Postępowania dyscyplinarne i dymisje. Służba więzienna wyjaśnia bulwersującą sprawę

1 tydzień temu
Zdjęcie: Postępowania dyscyplinarne i dymisje. Służba więzienna wyjaśnia bulwersującą sprawę


Wobec kolejnych dwóch funkcjonariuszy zakładu karnego w Zamościu złożono zawiadomienia do prokuratury o możliwości popełnienia przestępstwa. Zostali też zawieszeni w czynnościach służbowych. To finał sprawy związanej z ucieczką osadzonego Bartłomieja B. ze szpitala psychiatrycznego.

– Zakończyliśmy czynności kontrolne. W ich wyniku wyciągniemy konsekwencję wobec 9 funkcjonariuszy – informuje rzecznik prasowy dyrektora generalnego Służby Więziennej, podpułkownik Arleta Pęconek. – Funkcjonariusze nie wykonali swoich podstawowych obowiązków. Nie obserwowali oraz nie ochraniali osadzonego. Dodatkową przyczyną było nierozpoznanie przedmiotowego konwojowania, wymagającego wyjątkowej ochrony. W związku z powyższym za naruszenie dyscypliny służbowej wobec czterech funkcjonariuszy wszczęto postępowania dyscyplinarne oraz złożono zawiadomienia do prokuratury o możliwości popełnienia przestępstwa, o którym mowa w artykule 231 kodeksu karnego.
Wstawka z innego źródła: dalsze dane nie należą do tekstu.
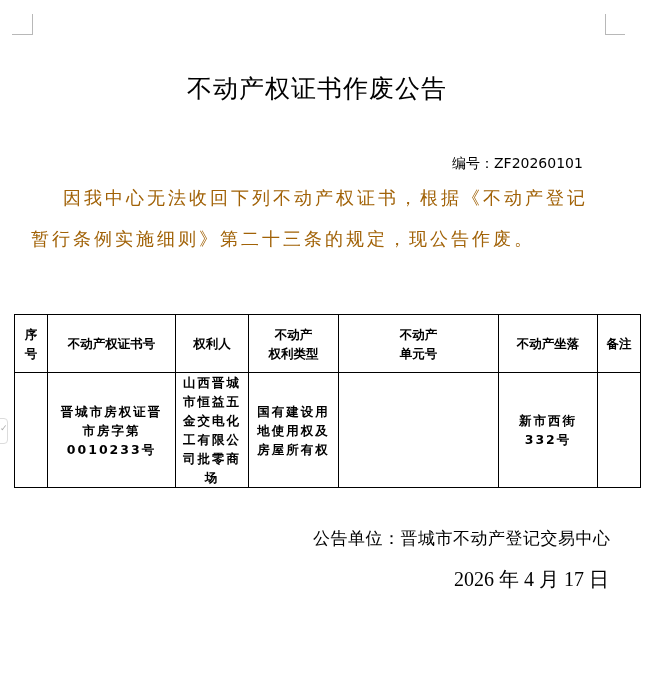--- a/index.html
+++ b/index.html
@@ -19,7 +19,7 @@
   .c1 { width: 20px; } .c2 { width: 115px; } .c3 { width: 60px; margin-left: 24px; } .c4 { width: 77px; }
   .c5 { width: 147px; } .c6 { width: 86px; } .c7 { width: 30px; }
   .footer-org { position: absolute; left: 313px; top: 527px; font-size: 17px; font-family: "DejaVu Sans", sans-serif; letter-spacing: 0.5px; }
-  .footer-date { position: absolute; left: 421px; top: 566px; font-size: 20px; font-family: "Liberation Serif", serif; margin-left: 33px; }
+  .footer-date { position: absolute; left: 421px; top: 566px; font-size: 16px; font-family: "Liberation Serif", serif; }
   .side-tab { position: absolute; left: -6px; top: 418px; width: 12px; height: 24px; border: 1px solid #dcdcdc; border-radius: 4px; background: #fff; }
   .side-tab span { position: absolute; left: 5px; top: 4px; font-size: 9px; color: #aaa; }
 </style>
Wobec kolejnych pięciu funkcjonariuszy postępowania dyscyplinarne zostaną wszczęte najpóźniej do końca tego tygodnia.

W wyniku sprawy został też odwołany ze stanowiska dyrektor Zakładu Karnego w Zamościu ppłk Dariusz Bochyński. Dziś (13.11) na to stanowisko został powołany ppłk Andrzej Pietruszka.
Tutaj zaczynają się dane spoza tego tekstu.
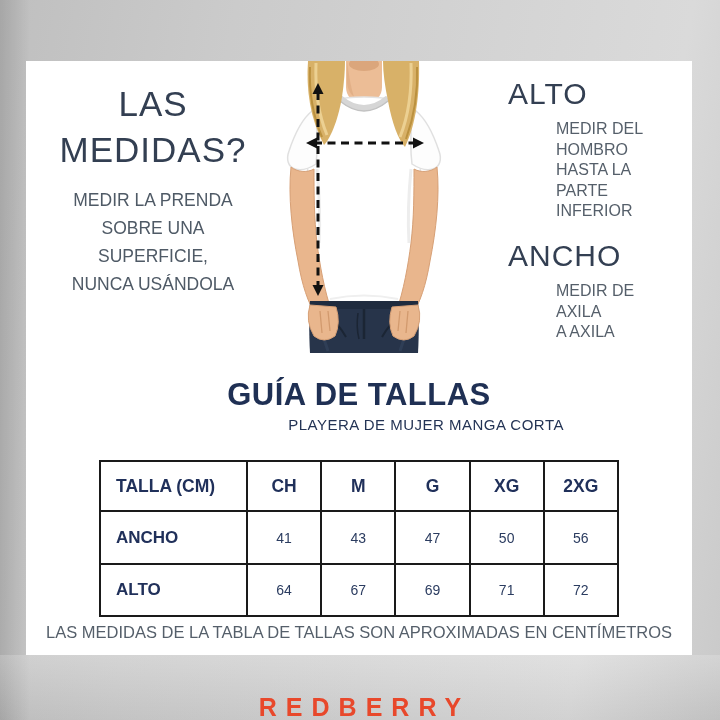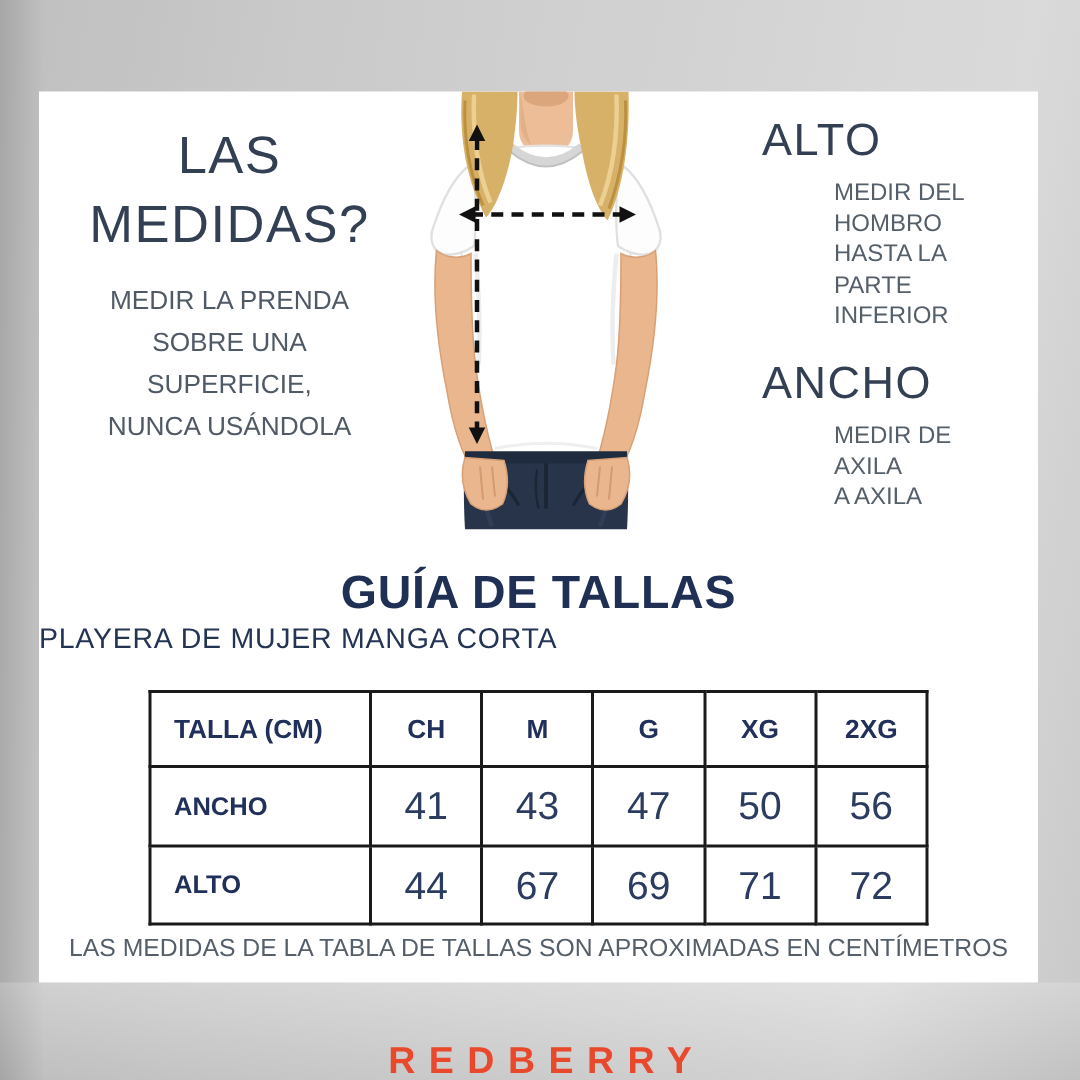--- a/index.html
+++ b/index.html
@@ -33,8 +33,8 @@
   
   .guide-title{position:absolute;left:0;top:316px;width:666px;text-align:center;
     font-size:31px;font-weight:bold;color:#1f3054;letter-spacing:0.5px;}
-  .guide-subtitle{position:absolute;left:0;top:355px;width:538px;text-align:left;
-    font-size:19px;color:#243455;letter-spacing:0.5px;}
+  .guide-subtitle{position:absolute;left:0;top:355px;width:538px;text-align:right;
+    font-size:15px;color:#243455;letter-spacing:0.5px;}
 
   table.size-table{position:absolute;left:73px;top:399px;width:520px;
     border-collapse:collapse;table-layout:fixed;}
Przypomnijmy, iż w nocy z 6 na 7 października, mężczyzna – podejrzany o zabójstwo – uciekł z obserwacji sądowo-psychiatrycznej ze szpitala w Radecznicy, gdzie był dozorowany przez służbę więzienną. Wcześniej był tymczasowo aresztowany, a do szpitala trafił po próbie samobójczej. Podejrzany został schwytany po 10 dniach ucieczki i trafił do Zakładu Karnego w Rzeszowie. Według ustaleń śledczych, funkcjonariusze spali w trakcie pełnienia służby, wskutek czego osadzony uciekł z oddziału.